The Urban Legend

The School Newspaper of Urban School of San Francisco

The Urban Legend

The School Newspaper of Urban School of San Francisco

The Urban Legend

    Opinion: Black slang is not a punchline

    As a Black student, it can be difficult to walk Urban’s hallways and hear words like mid, finna, ate, rizz and gas or phrases like “it’s giving” and “out of pocket.” Some may be quick to categorize these terms as Gen Z slang, but in truth, they are pieces of culture that have been stolen from Black people. 

    This language is often referred to as AAVE or African American Vernacular English. Its history is often minimized and people are quick to dismiss AAVE by saying it sounds uneducated or co-opting words without giving credit to their creators. However, AAVE’s profound and enduring impact on American culture cannot be understated.

    AAVE is a dialect of American English that has existed for as long as Black people have in this country. Its influence on pop culture is nearly impossible to miss — or, at least, it’s impossible when you’re Black.

    Many non-Black people seem oblivious to the fact that most of their favorite sayings are stolen pieces of AAVE. For Urban to understand the impact of these appropriated terms on Black students, theyit must learn the language’s history. 

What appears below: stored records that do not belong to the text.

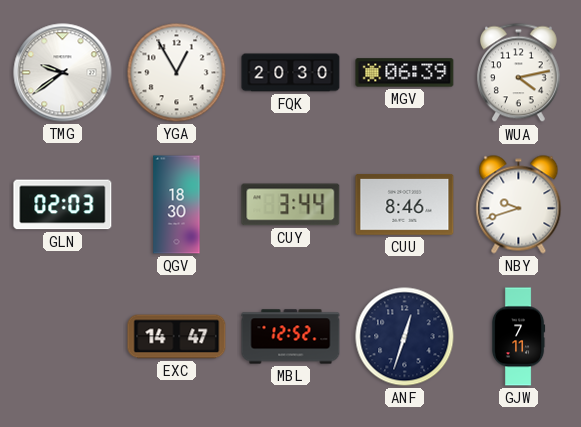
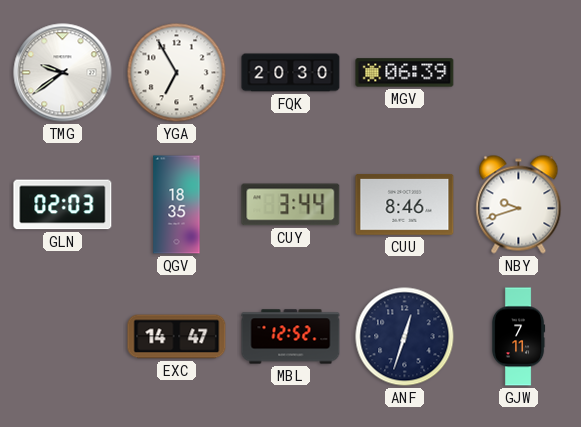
YGA: 12:55 -> 6:55
WUA: 4:13 -> none
QGV: 18:30 -> 18:35
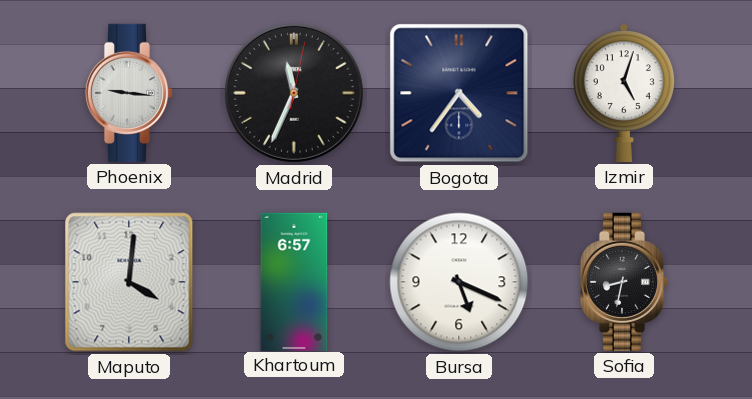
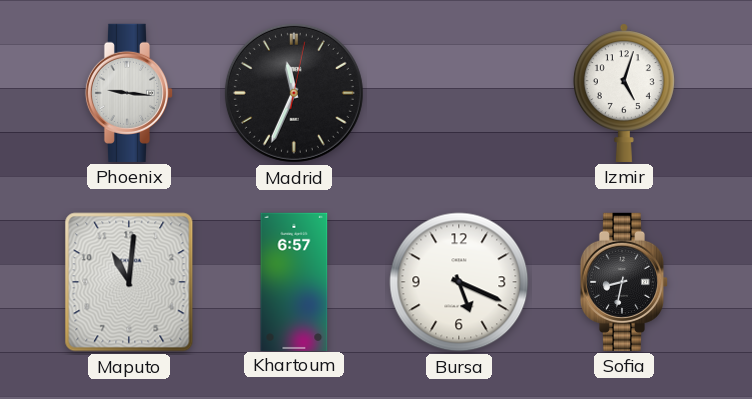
Bogota: 4:36 -> none
Maputo: 4:01 -> 11:01
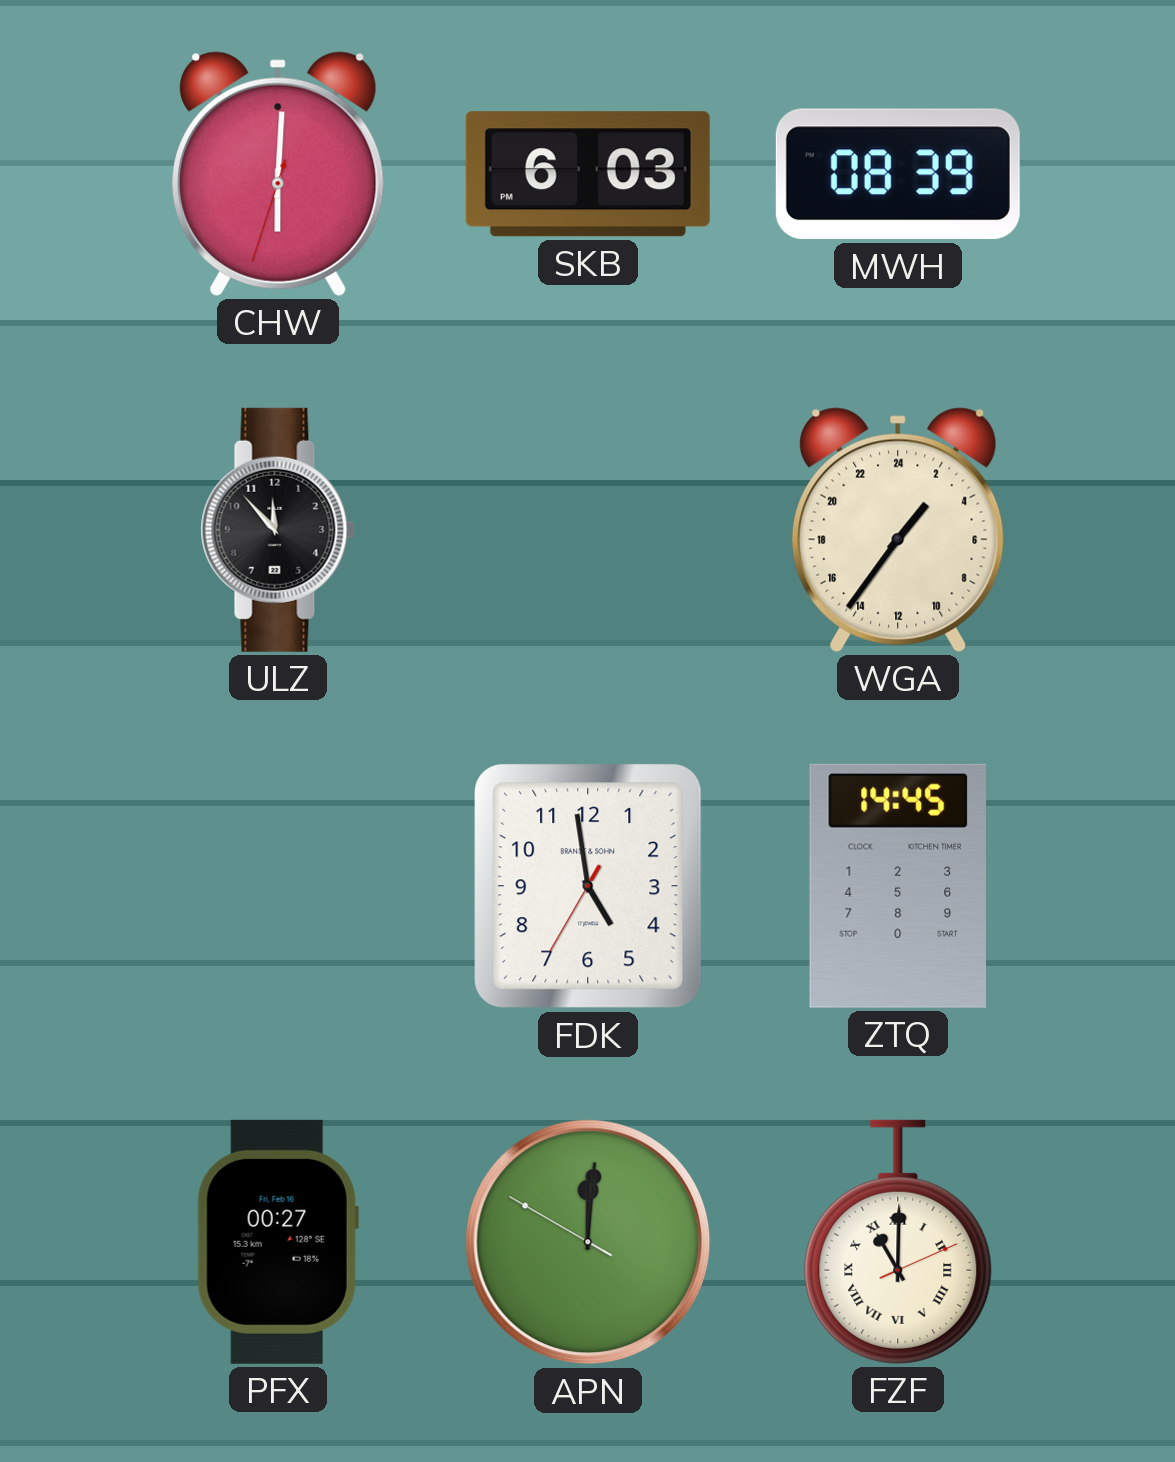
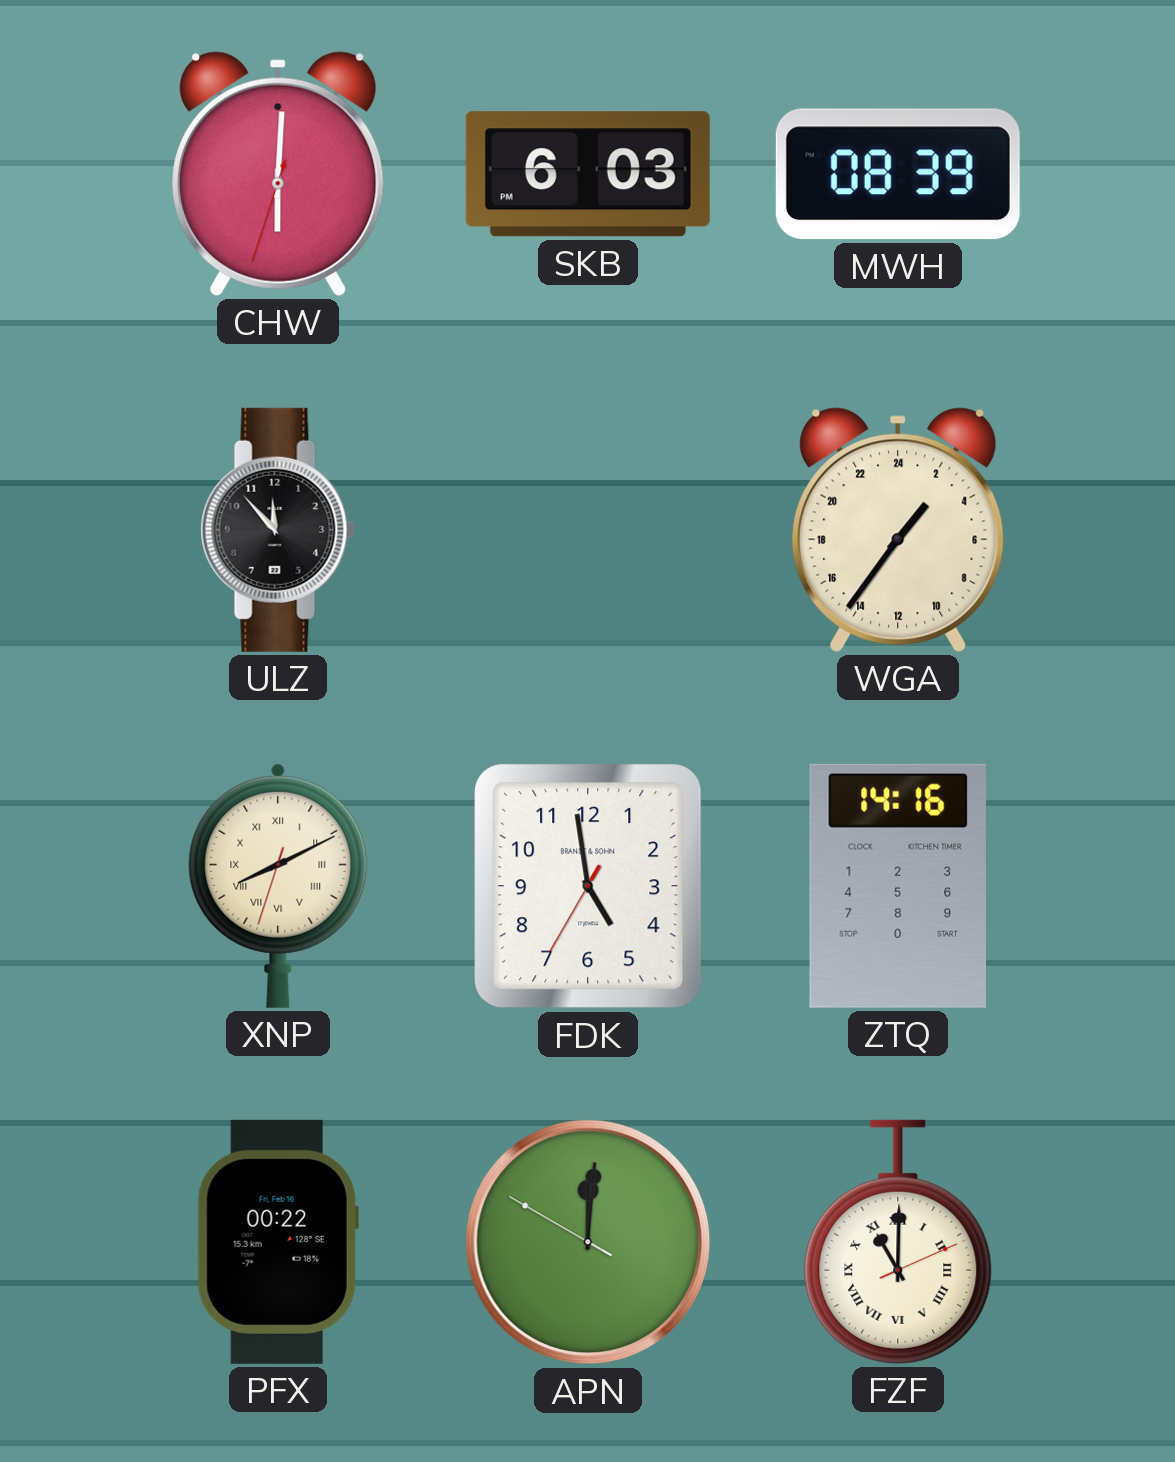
XNP: none -> 8:10
ZTQ: 14:45 -> 14:16
PFX: 00:27 -> 00:22
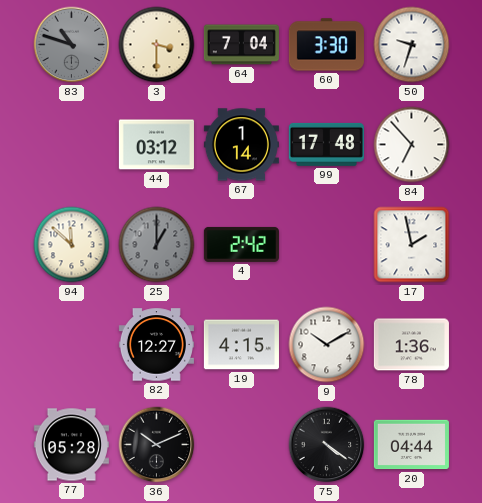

     AAVE has its roots deeply embedded in slavery. According to Black Linguist Dr. Krishauna Hines-Gaither, when white traffickers stripped enslaved Africans of their native tongues and forced them to use English, they imbued the language with terms that they created themselves. In many ways, AAVE was the foundation of Black culture in America. 

    “There’s a real history and weight behind [AAVE] that has nothing to do with our generation. It’s something [you’re] borrowing,” said Black Student Union (BSU) Member Micaela Winthrop ‘25. 

    Using code was one of the main ways enslaved Africans tweaked English to suit their needs. Code was a defense mechanism that allowed enslaved Black people to communicate freely without the risk of being heard by an overseer. Black spirituals sung during church and work such as Swing Low, Sweet Chariot and Wade in the Water served as beacons of hope and instructions to freedom. These songs became foundational to the rise of the Underground Railroad Movement and synonymous with messages of Black freedom.

    The element that makes AAVE impactful is that it is solely ours. They represent strength, resilience and joy. Within the Black community, there is a sense of pride that even when our old cultures were stripped away from us, we could create a new one from scratch. Dr. Hines-Gaither said in an interview with the Black Entertainment Television Network, “We’re still coding our language, but now it is not because we are shielding from an oppressor, it is because we have reappropriated a tactic that [we] used 400 years ago.”

     Yet even today, when these words and phrases reach far beyond our community, our own language is still criticized. The prevailing narrative among white people for the past hundred years is that people who ‘speak Black’ are uneducated. 

    According to Linguist Chi Luu in the article “Black English Matters,” “[There exists a] widespread, incorrect belief that Black English [is] an inferior, uneducated form of English associated with illiteracy, poverty and crime.” It is a sentiment that is steeped in racism and the reason many Black students in primarily white institutions like Urban hide and even lose their use of AAVE. 

    Non-Black people who use AAVE get to take part in all the fun of the “Black aesthetic” without having to take accountability or experience the ridicule that Black people are subject to. AAVE is an opportunity for them to cosplay the struggle. “It’s almost seen as cool … [but] it gives people a false perception of what it means to be Black,” said Julien Fisher ‘25, who identifies as white.

    Few people who use AAVE are trying to offend; many use it to try to relate to Black students or to sound cooler. 

    “I use a lot of slang when I’m talking to my friends. … It’s kinda how I communicate and express myself,” said BSU Co-Leader Owen Brown ‘25. “So when I find myself around other people, I kinda feel them almost … trying to throw the slang back at me. Almost trying to ‘Black talk’ me.”

    Regardless of intention, this non-Black usage of AAVE fails to recognize its greater context. With about seven-and-a-half percent of Urban’s student body identifying as Black, being a Black student can become an isolating experience. Because the Urban community is so small, it’s easy for some Black students to feel called out or pandered to when a specific dialect is thrown in our direction. 

    Many are quick to dismiss AAVE as just words, but words do not belong to everyone. Ultimately, Black culture demands respect and was not designed to be bent to the whim of non-Black people. Fisher said, “Just because you try to speak like someone who’s African American doesn’t mean you are [African American]. [It] doesn’t mean you know what it’s like. And above all, it does not mean you get to create your own boundaries.”